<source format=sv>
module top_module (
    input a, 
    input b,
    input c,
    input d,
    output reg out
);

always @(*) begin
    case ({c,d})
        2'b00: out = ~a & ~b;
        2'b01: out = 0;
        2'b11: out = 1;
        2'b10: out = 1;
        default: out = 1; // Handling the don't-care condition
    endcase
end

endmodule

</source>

------

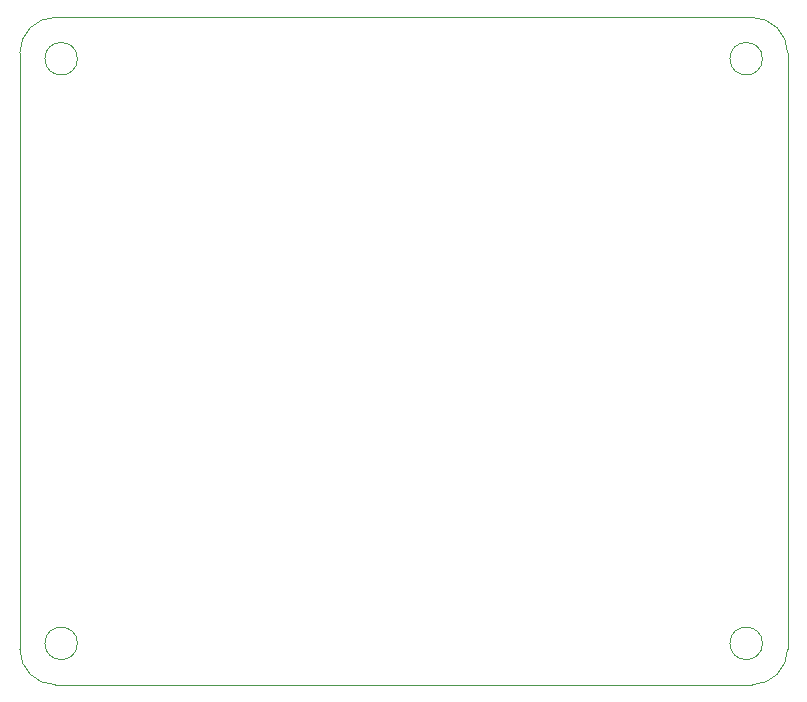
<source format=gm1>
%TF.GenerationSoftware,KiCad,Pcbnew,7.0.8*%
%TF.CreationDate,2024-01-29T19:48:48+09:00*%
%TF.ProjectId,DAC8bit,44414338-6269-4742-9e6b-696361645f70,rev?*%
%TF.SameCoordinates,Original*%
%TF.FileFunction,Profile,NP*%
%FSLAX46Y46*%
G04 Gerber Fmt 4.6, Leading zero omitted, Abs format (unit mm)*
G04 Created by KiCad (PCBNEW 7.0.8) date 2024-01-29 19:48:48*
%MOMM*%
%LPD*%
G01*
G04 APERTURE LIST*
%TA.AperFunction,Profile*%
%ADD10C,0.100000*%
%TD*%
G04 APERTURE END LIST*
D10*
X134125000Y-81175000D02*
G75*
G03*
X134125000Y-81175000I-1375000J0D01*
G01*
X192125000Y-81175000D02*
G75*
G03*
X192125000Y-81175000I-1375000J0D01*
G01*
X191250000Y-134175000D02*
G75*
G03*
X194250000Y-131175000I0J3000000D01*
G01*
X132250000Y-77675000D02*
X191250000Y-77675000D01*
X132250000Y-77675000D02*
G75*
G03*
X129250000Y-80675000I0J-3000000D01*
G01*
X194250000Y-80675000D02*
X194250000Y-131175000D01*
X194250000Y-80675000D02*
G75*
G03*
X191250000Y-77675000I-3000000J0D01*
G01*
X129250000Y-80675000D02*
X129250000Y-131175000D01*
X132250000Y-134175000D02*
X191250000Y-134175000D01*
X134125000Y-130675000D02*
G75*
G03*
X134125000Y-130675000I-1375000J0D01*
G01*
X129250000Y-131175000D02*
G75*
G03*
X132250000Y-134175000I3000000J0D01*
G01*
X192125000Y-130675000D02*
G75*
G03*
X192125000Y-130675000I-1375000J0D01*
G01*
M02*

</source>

------

**WHAT YOU HAVE TO DO**
If a line of the data contains "source", copy it out.

**RESPONSE AREA**
<source format=sv>
</source>
<source format=gm1>
</source>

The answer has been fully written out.